> _Action item_: All entries below need to be written out exactly, but without their pictures.

[The input Boundary: Start]

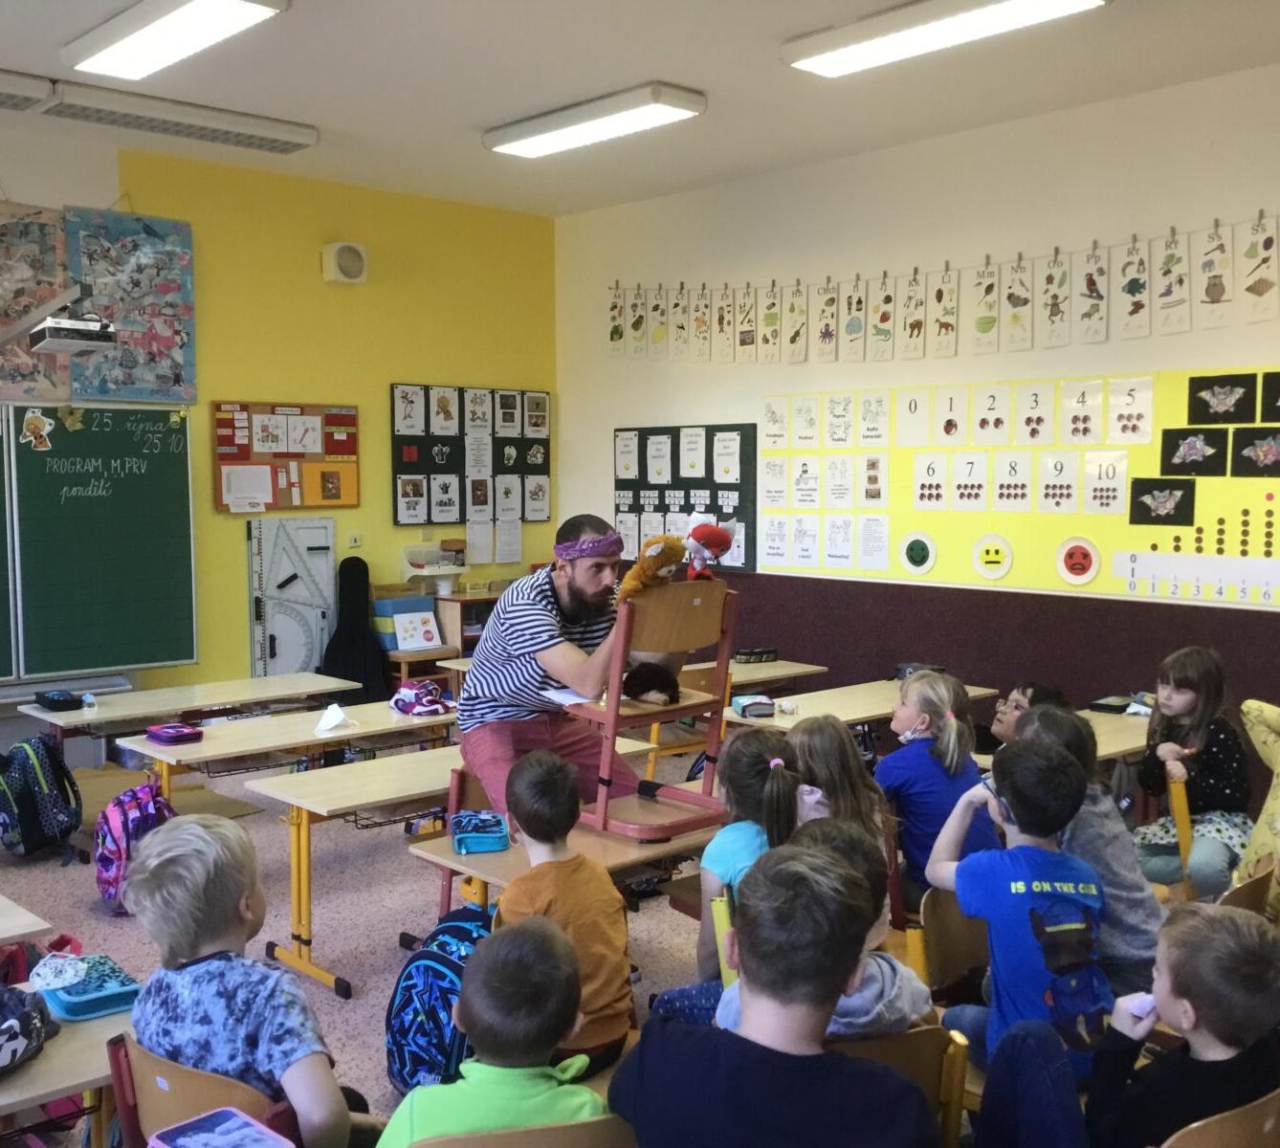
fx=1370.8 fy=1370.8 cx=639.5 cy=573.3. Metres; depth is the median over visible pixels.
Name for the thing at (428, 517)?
bulletin board
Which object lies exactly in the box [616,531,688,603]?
toy
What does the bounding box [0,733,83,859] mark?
backpack
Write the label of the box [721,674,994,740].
school desk
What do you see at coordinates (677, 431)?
bulletin board
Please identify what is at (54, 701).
pencil case
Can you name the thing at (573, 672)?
man
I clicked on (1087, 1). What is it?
ceiling light
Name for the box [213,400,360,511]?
bulletin board
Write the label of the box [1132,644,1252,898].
child
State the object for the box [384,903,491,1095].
backpack
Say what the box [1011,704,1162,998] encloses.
child
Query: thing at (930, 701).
child
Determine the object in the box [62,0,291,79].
ceiling light
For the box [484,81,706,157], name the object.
ceiling light
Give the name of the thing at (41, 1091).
school desk
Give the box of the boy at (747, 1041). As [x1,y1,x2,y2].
[610,838,940,1147]
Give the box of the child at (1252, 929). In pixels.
[968,898,1279,1147]
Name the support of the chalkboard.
attached to the back wall at (390, 528)
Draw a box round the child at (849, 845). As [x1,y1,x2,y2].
[701,816,930,1040]
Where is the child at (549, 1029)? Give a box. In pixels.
[376,910,626,1147]
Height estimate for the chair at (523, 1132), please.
0.700 m
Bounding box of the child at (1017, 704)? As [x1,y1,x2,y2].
[976,681,1065,755]
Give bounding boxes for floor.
[0,733,1276,1147]
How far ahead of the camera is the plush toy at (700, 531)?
3.93 m
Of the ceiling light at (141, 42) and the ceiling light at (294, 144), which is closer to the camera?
the ceiling light at (141, 42)
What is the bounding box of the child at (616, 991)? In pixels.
[490,746,635,1071]
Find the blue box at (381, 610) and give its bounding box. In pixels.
[372,595,438,651]
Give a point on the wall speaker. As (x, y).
(352, 268)
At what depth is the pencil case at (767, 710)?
5.14 m
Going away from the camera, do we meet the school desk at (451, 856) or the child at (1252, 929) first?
the child at (1252, 929)
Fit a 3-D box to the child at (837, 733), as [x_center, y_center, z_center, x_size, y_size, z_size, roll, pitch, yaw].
[0.477,0.737,3.629,0.378,0.646,0.384,-4,6,-42]
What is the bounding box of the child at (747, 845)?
[643,729,811,1017]
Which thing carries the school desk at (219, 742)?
on the floor
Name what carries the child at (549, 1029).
on the chair at (523, 1132)
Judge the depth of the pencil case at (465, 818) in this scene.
3.59 m
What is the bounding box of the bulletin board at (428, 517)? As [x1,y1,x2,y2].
[389,384,551,528]
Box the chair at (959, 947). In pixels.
[907,884,989,1004]
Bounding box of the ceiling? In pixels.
[1,0,1278,218]
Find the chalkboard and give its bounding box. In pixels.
[0,404,198,683]
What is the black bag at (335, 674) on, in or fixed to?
on the floor
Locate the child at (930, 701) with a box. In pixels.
[876,668,997,910]
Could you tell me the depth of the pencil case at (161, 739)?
5.12 m
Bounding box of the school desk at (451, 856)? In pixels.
[405,816,720,923]
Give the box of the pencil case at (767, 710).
[731,693,775,718]
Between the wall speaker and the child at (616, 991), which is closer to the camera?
the child at (616, 991)
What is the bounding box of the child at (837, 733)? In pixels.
[787,716,889,864]
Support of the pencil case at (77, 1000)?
on the school desk at (41, 1091)
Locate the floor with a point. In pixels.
(329, 1008)
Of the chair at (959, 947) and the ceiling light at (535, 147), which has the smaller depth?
the chair at (959, 947)
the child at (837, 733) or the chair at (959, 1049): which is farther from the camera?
the child at (837, 733)
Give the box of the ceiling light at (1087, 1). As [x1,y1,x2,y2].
[783,0,1117,76]
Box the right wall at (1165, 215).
[562,47,1279,833]
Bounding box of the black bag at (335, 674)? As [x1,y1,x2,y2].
[318,553,390,704]
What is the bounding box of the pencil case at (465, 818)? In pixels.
[449,808,509,855]
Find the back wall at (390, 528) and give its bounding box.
[0,92,558,793]
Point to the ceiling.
(477, 118)
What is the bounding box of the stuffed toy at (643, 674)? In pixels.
[620,660,682,705]
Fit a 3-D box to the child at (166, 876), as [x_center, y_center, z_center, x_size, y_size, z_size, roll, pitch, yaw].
[-0.677,0.805,2.390,0.437,0.730,0.366,2,5,28]
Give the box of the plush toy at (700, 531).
[684,521,735,579]
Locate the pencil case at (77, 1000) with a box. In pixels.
[34,952,142,1022]
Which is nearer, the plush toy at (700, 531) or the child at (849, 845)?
the child at (849, 845)
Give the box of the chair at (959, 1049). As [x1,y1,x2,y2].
[830,1021,973,1147]
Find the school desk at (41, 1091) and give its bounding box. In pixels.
[0,971,134,1147]
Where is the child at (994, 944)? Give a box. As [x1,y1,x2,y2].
[919,734,1110,1076]
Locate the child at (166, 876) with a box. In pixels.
[117,812,364,1147]
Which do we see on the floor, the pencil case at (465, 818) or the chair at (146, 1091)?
the chair at (146, 1091)
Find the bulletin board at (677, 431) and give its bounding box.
[615,423,758,574]
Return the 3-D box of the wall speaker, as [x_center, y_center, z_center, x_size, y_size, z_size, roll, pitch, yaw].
[-1.587,-1.673,7.390,0.227,0.219,0.133,-4,6,-42]
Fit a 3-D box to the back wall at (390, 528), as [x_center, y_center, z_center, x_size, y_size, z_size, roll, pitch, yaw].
[-3.269,-0.470,6.387,7.042,3.250,0.185,-4,6,-42]
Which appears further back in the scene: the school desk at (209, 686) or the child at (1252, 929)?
the school desk at (209, 686)
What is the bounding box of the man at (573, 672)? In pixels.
[456,515,675,817]
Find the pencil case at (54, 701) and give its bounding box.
[33,688,85,711]
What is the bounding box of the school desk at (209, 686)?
[12,670,361,762]
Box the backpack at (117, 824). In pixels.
[93,774,176,909]
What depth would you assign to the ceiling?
5.52 m
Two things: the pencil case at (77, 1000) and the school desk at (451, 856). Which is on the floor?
the school desk at (451, 856)
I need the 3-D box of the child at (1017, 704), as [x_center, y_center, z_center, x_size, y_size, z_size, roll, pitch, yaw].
[1.378,0.775,5.023,0.425,0.694,0.408,-1,4,-12]
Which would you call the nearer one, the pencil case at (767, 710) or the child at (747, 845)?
the child at (747, 845)
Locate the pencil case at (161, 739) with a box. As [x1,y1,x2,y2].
[144,722,203,745]
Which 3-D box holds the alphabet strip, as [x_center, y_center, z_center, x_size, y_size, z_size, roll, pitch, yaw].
[1.541,-1.264,6.284,0.033,0.439,5.554,-4,6,-42]
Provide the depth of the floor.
4.69 m
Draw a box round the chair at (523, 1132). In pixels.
[399,1112,638,1147]
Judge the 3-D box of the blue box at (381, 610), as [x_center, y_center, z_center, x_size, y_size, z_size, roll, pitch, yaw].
[-1.333,0.281,7.808,0.303,0.275,0.256,-4,6,-42]
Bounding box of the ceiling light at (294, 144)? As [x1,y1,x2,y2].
[39,79,316,155]
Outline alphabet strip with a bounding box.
[603,207,1279,366]
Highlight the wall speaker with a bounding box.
[321,241,368,284]
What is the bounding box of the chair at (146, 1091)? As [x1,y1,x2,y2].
[104,1033,305,1147]
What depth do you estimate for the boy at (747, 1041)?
1.96 m
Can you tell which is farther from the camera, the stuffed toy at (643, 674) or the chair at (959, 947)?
the stuffed toy at (643, 674)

[The input Boundary: End]

> _Answer section_:
fx=1370.8 fy=1370.8 cx=639.5 cy=573.3. Metres; depth is the median over visible pixels.
Name for the thing at (428, 517)?
bulletin board
Which object lies exactly in the box [616,531,688,603]?
toy
What does the bounding box [0,733,83,859] mark?
backpack
Write the label of the box [721,674,994,740].
school desk
What do you see at coordinates (677, 431)?
bulletin board
Please identify what is at (54, 701).
pencil case
Can you name the thing at (573, 672)?
man
I clicked on (1087, 1). What is it?
ceiling light
Name for the box [213,400,360,511]?
bulletin board
Write the label of the box [1132,644,1252,898].
child
State the object for the box [384,903,491,1095].
backpack
Say what the box [1011,704,1162,998] encloses.
child
Query: thing at (930, 701).
child
Determine the object in the box [62,0,291,79].
ceiling light
For the box [484,81,706,157], name the object.
ceiling light
Give the name of the thing at (41, 1091).
school desk
Give the box of the boy at (747, 1041). As [x1,y1,x2,y2].
[610,838,940,1147]
Give the box of the child at (1252, 929). In pixels.
[968,898,1279,1147]
Name the support of the chalkboard.
attached to the back wall at (390, 528)
Draw a box round the child at (849, 845). As [x1,y1,x2,y2].
[701,816,930,1040]
Where is the child at (549, 1029)? Give a box. In pixels.
[376,910,626,1147]
Height estimate for the chair at (523, 1132), please.
0.700 m
Bounding box of the child at (1017, 704)? As [x1,y1,x2,y2].
[976,681,1065,755]
Give bounding boxes for floor.
[0,733,1276,1147]
How far ahead of the camera is the plush toy at (700, 531)?
3.93 m
Of the ceiling light at (141, 42) and the ceiling light at (294, 144), which is closer to the camera?
the ceiling light at (141, 42)
What is the bounding box of the child at (616, 991)? In pixels.
[490,746,635,1071]
Find the blue box at (381, 610) and give its bounding box. In pixels.
[372,595,438,651]
Give a point on the wall speaker. As (x, y).
(352, 268)
At what depth is the pencil case at (767, 710)?
5.14 m
Going away from the camera, do we meet the school desk at (451, 856) or the child at (1252, 929) first?
the child at (1252, 929)
Fit a 3-D box to the child at (837, 733), as [x_center, y_center, z_center, x_size, y_size, z_size, roll, pitch, yaw].
[0.477,0.737,3.629,0.378,0.646,0.384,-4,6,-42]
What is the bounding box of the child at (747, 845)?
[643,729,811,1017]
Which thing carries the school desk at (219, 742)?
on the floor
Name what carries the child at (549, 1029).
on the chair at (523, 1132)
Judge the depth of the pencil case at (465, 818) in this scene.
3.59 m
What is the bounding box of the bulletin board at (428, 517)? As [x1,y1,x2,y2].
[389,384,551,528]
Box the chair at (959, 947). In pixels.
[907,884,989,1004]
Bounding box of the ceiling? In pixels.
[1,0,1278,218]
Find the chalkboard and give its bounding box. In pixels.
[0,404,198,683]
What is the black bag at (335, 674) on, in or fixed to?
on the floor
Locate the child at (930, 701) with a box. In pixels.
[876,668,997,910]
Could you tell me the depth of the pencil case at (161, 739)?
5.12 m
Bounding box of the school desk at (451, 856)? In pixels.
[405,816,720,923]
Give the box of the pencil case at (767, 710).
[731,693,775,718]
Between the wall speaker and the child at (616, 991), which is closer to the camera?
the child at (616, 991)
What is the bounding box of the child at (837, 733)? In pixels.
[787,716,889,864]
Support of the pencil case at (77, 1000)?
on the school desk at (41, 1091)
Locate the floor with a point. In pixels.
(329, 1008)
Of the chair at (959, 947) and the ceiling light at (535, 147), which has the smaller depth?
the chair at (959, 947)
the child at (837, 733) or the chair at (959, 1049): which is farther from the camera?
the child at (837, 733)
Give the box of the ceiling light at (1087, 1). As [x1,y1,x2,y2].
[783,0,1117,76]
Box the right wall at (1165, 215).
[562,47,1279,833]
Bounding box of the black bag at (335, 674)? As [x1,y1,x2,y2].
[318,553,390,704]
What is the bounding box of the pencil case at (465, 818)? In pixels.
[449,808,509,855]
Find the back wall at (390, 528) and give its bounding box.
[0,92,558,793]
Point to the ceiling.
(477, 118)
What is the bounding box of the stuffed toy at (643, 674)? In pixels.
[620,660,682,705]
Fit a 3-D box to the child at (166, 876), as [x_center, y_center, z_center, x_size, y_size, z_size, roll, pitch, yaw].
[-0.677,0.805,2.390,0.437,0.730,0.366,2,5,28]
Give the box of the plush toy at (700, 531).
[684,521,735,579]
Locate the pencil case at (77, 1000) with a box. In pixels.
[34,952,142,1022]
Which is nearer, the plush toy at (700, 531) or the child at (849, 845)?
the child at (849, 845)
Give the box of the chair at (959, 1049). As [x1,y1,x2,y2].
[830,1021,973,1147]
Find the school desk at (41, 1091) and give its bounding box. In pixels.
[0,971,134,1147]
Where is the child at (994, 944)? Give a box. As [x1,y1,x2,y2].
[919,734,1110,1076]
Locate the child at (166, 876) with a box. In pixels.
[117,812,364,1147]
Which do we see on the floor, the pencil case at (465, 818) or the chair at (146, 1091)?
the chair at (146, 1091)
Find the bulletin board at (677, 431) and give its bounding box.
[615,423,758,574]
Return the 3-D box of the wall speaker, as [x_center, y_center, z_center, x_size, y_size, z_size, roll, pitch, yaw].
[-1.587,-1.673,7.390,0.227,0.219,0.133,-4,6,-42]
Fit a 3-D box to the back wall at (390, 528), as [x_center, y_center, z_center, x_size, y_size, z_size, roll, pitch, yaw].
[-3.269,-0.470,6.387,7.042,3.250,0.185,-4,6,-42]
Which appears further back in the scene: the school desk at (209, 686) or the child at (1252, 929)?
the school desk at (209, 686)
What is the bounding box of the man at (573, 672)? In pixels.
[456,515,675,817]
Find the pencil case at (54, 701) and give its bounding box.
[33,688,85,711]
What is the bounding box of the school desk at (209, 686)?
[12,670,361,762]
Box the backpack at (117, 824). In pixels.
[93,774,176,909]
What depth would you assign to the ceiling?
5.52 m
Two things: the pencil case at (77, 1000) and the school desk at (451, 856). Which is on the floor?
the school desk at (451, 856)
I need the 3-D box of the child at (1017, 704), as [x_center, y_center, z_center, x_size, y_size, z_size, roll, pitch, yaw].
[1.378,0.775,5.023,0.425,0.694,0.408,-1,4,-12]
Which would you call the nearer one, the pencil case at (767, 710) or the child at (747, 845)?
the child at (747, 845)
Locate the pencil case at (161, 739) with a box. As [x1,y1,x2,y2].
[144,722,203,745]
Which 3-D box holds the alphabet strip, as [x_center, y_center, z_center, x_size, y_size, z_size, roll, pitch, yaw].
[1.541,-1.264,6.284,0.033,0.439,5.554,-4,6,-42]
Provide the depth of the floor.
4.69 m
Draw a box round the chair at (523, 1132). In pixels.
[399,1112,638,1147]
Judge the 3-D box of the blue box at (381, 610), as [x_center, y_center, z_center, x_size, y_size, z_size, roll, pitch, yaw].
[-1.333,0.281,7.808,0.303,0.275,0.256,-4,6,-42]
Bounding box of the ceiling light at (294, 144)? As [x1,y1,x2,y2].
[39,79,316,155]
Outline alphabet strip with a bounding box.
[603,207,1279,366]
Highlight the wall speaker with a bounding box.
[321,241,368,284]
What is the bounding box of the chair at (146, 1091)? As [x1,y1,x2,y2].
[104,1033,305,1147]
What depth do you estimate for the boy at (747, 1041)?
1.96 m
Can you tell which is farther from the camera, the stuffed toy at (643, 674) or the chair at (959, 947)?
the stuffed toy at (643, 674)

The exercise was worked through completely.